Exercise directions: For this exercise, report every line of the material that includes "Показать".

Data for the task:
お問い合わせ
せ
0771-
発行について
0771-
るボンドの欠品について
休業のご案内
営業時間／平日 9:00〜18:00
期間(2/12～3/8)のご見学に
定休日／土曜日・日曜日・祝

* * *

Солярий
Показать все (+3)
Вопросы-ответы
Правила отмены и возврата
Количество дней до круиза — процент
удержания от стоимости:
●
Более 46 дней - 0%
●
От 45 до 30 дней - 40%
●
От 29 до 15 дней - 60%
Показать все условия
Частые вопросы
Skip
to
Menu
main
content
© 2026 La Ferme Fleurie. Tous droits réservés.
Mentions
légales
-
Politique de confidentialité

---

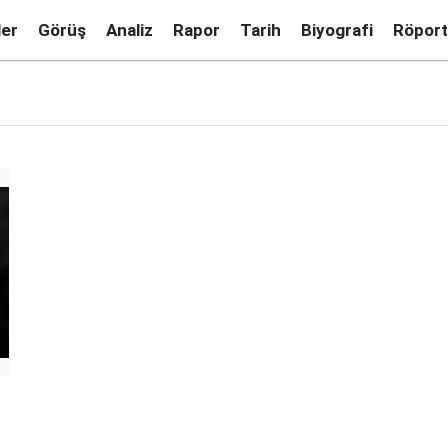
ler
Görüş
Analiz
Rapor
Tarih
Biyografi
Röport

Answer for this exercise:
Показать все (+3)
Показать все условия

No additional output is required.